-- Opening Marker --
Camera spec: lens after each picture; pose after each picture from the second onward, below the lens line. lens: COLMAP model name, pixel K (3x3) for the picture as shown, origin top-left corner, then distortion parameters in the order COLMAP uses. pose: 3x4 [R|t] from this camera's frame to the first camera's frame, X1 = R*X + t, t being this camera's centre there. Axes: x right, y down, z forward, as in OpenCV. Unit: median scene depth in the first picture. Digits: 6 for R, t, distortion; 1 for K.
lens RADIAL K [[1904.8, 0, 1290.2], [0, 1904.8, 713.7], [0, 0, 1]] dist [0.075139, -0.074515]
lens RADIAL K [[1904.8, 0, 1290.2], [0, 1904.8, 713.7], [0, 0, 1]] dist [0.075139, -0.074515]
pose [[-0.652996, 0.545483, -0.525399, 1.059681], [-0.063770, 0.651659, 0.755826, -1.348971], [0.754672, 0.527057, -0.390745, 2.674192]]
-- Closing Marker --
-- Opening Marker --
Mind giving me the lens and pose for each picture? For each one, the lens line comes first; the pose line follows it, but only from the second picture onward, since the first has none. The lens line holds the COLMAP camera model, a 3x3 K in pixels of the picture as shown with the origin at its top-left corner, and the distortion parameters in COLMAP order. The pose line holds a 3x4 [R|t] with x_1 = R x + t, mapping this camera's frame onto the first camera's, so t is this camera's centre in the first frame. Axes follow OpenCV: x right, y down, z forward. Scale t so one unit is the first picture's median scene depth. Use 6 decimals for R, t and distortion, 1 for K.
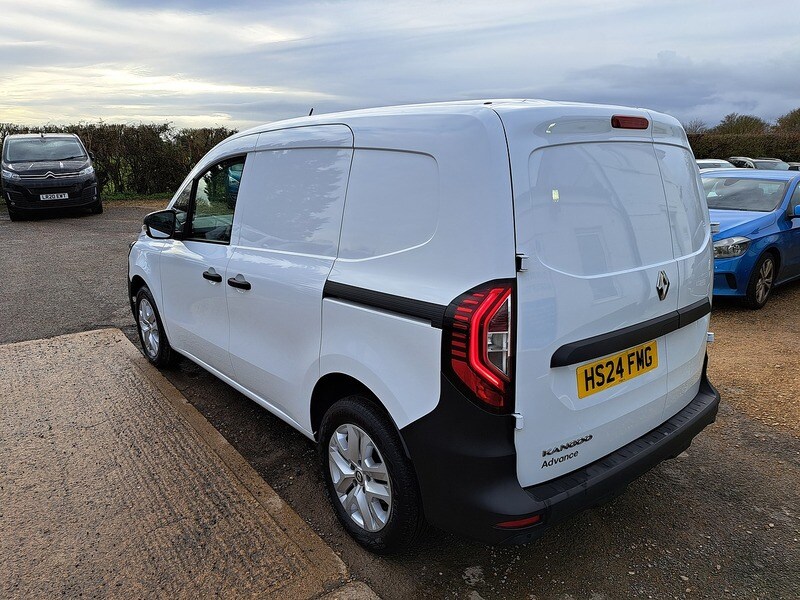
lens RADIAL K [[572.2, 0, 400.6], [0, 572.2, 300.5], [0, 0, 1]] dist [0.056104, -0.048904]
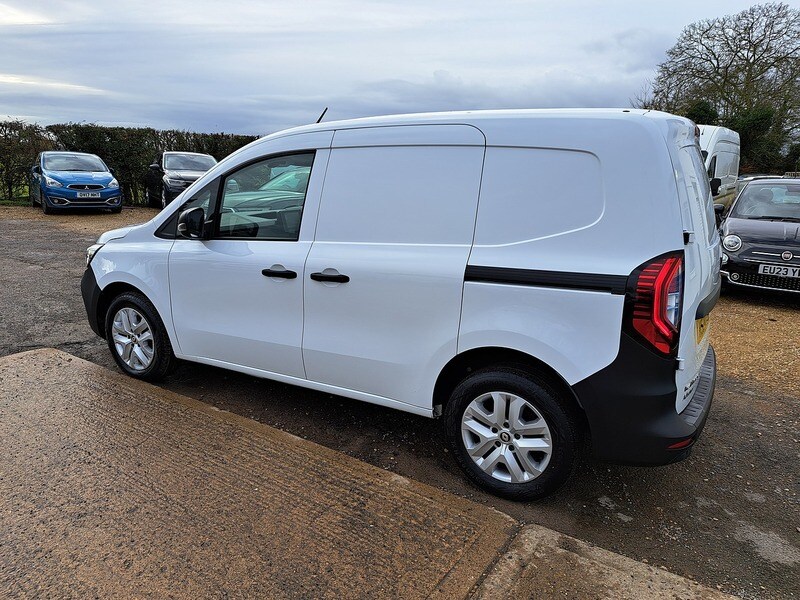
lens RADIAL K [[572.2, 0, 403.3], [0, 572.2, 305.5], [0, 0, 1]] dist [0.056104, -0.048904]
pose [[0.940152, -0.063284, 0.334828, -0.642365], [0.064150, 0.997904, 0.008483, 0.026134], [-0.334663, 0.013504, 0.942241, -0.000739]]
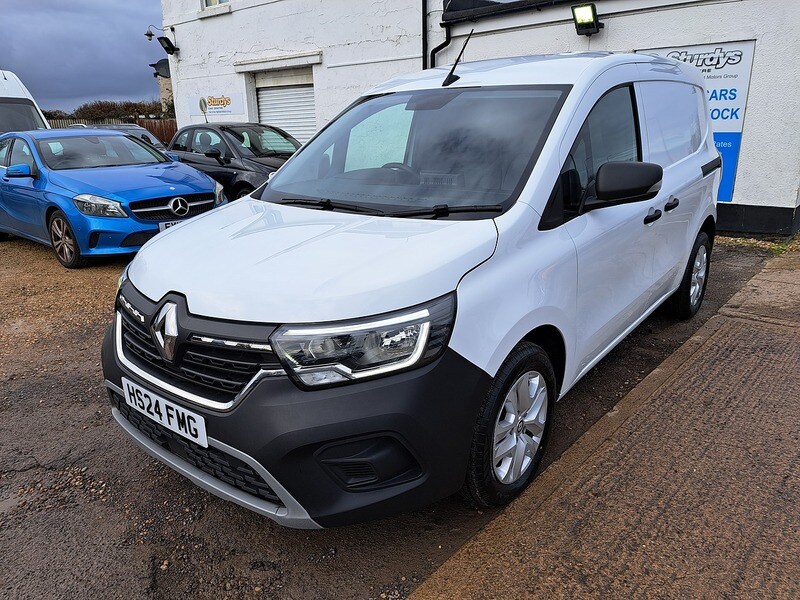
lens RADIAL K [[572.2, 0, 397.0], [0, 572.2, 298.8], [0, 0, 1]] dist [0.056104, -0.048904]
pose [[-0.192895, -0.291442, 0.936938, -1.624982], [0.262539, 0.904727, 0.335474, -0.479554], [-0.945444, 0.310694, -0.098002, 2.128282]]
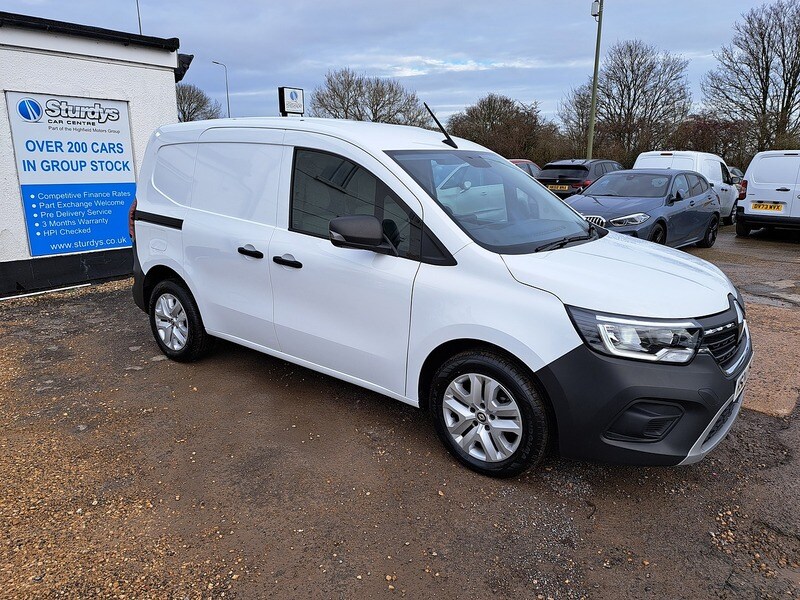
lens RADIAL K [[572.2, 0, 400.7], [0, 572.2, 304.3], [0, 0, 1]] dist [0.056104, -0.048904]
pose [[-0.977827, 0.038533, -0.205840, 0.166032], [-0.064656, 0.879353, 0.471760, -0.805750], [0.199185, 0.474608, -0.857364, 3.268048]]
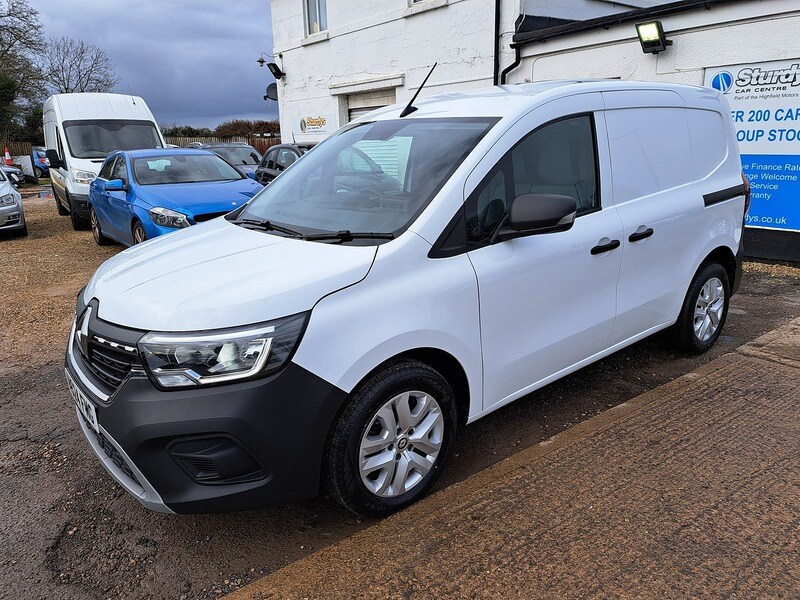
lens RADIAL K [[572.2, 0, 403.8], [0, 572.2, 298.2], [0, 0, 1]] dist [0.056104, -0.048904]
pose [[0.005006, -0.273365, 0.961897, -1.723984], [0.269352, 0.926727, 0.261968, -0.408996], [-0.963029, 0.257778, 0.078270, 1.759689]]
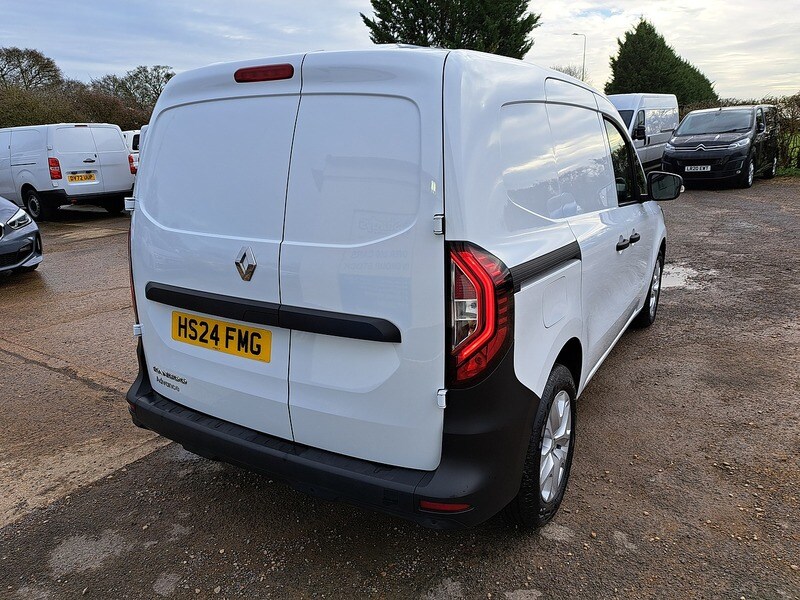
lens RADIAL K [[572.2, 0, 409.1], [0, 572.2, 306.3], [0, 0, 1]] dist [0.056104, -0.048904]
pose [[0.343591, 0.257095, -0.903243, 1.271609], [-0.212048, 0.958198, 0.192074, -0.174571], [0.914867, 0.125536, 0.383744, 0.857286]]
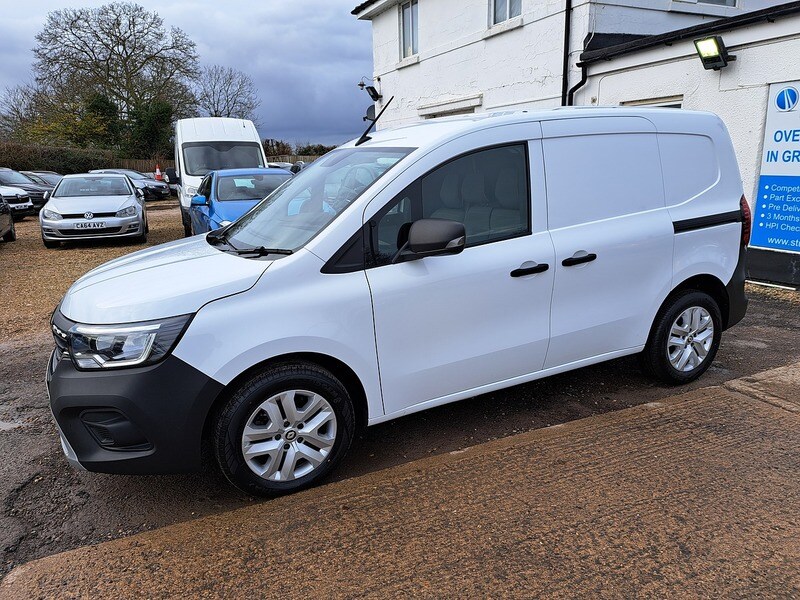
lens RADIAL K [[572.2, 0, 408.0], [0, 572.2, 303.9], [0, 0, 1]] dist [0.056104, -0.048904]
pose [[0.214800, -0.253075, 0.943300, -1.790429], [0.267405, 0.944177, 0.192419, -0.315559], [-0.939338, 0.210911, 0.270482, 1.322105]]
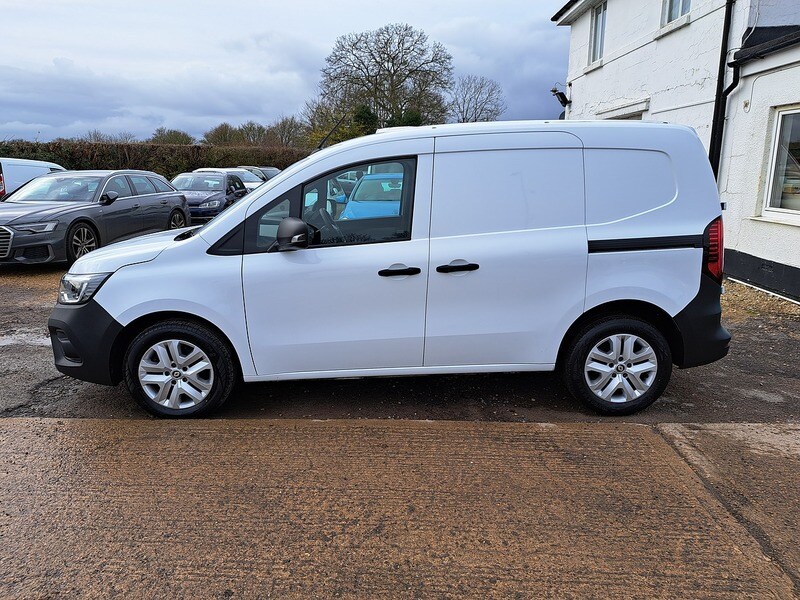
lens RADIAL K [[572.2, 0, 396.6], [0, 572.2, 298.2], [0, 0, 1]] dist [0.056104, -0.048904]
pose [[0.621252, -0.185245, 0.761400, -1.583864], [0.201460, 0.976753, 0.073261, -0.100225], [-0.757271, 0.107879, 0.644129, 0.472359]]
-- Closing Marker --
-- Opening Marker --
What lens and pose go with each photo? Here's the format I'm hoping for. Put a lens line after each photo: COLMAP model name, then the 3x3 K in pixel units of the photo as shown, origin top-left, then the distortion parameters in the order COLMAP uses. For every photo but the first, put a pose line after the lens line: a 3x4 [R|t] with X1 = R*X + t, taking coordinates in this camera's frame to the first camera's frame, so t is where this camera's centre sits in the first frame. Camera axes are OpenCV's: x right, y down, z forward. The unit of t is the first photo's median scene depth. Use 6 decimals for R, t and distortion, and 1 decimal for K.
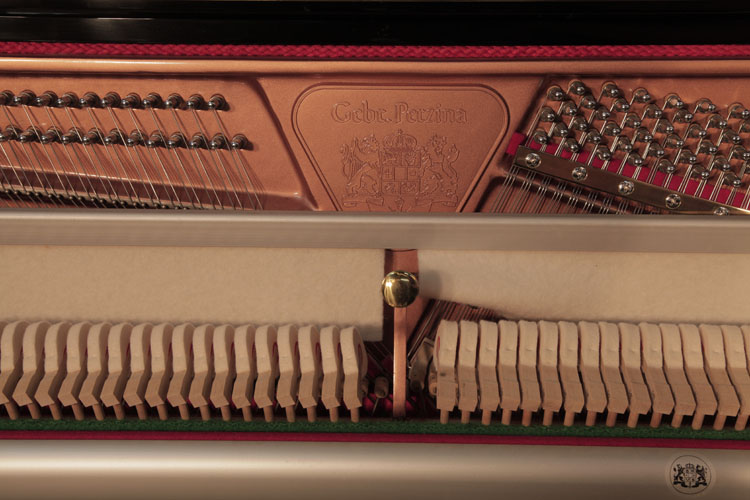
-- Closing Marker --
• **THE TASK**
Swap "decimals" for "digits" in the lines starting with the line that has "Mind giving me" and going on through the line that has "304.3], [0, 0, 1]] dist [0.056104, -0.048904]", with nothing else changed. Return only those lines, leaving the pictures out.

• **WORKED SOLUTION**
Mind giving me the lens and pose for each picture? For each one, the lens line comes first; the pose line follows it, but only from the second picture onward, since the first has none. The lens line holds the COLMAP camera model, a 3x3 K in pixels of the picture as shown with the origin at its top-left corner, and the distortion parameters in COLMAP order. The pose line holds a 3x4 [R|t] with x_1 = R x + t, mapping this camera's frame onto the first camera's, so t is this camera's centre in the first frame. Axes follow OpenCV: x right, y down, z forward. Scale t so one unit is the first picture's median scene depth. Use 6 digits for R, t and distortion, 1 for K.
lens RADIAL K [[572.2, 0, 400.6], [0, 572.2, 300.5], [0, 0, 1]] dist [0.056104, -0.048904]
lens RADIAL K [[572.2, 0, 403.3], [0, 572.2, 305.5], [0, 0, 1]] dist [0.056104, -0.048904]
pose [[0.940152, -0.063284, 0.334828, -0.642365], [0.064150, 0.997904, 0.008483, 0.026134], [-0.334663, 0.013504, 0.942241, -0.000739]]
lens RADIAL K [[572.2, 0, 397.0], [0, 572.2, 298.8], [0, 0, 1]] dist [0.056104, -0.048904]
pose [[-0.192895, -0.291442, 0.936938, -1.624982], [0.262539, 0.904727, 0.335474, -0.479554], [-0.945444, 0.310694, -0.098002, 2.128282]]
lens RADIAL K [[572.2, 0, 400.7], [0, 572.2, 304.3], [0, 0, 1]] dist [0.056104, -0.048904]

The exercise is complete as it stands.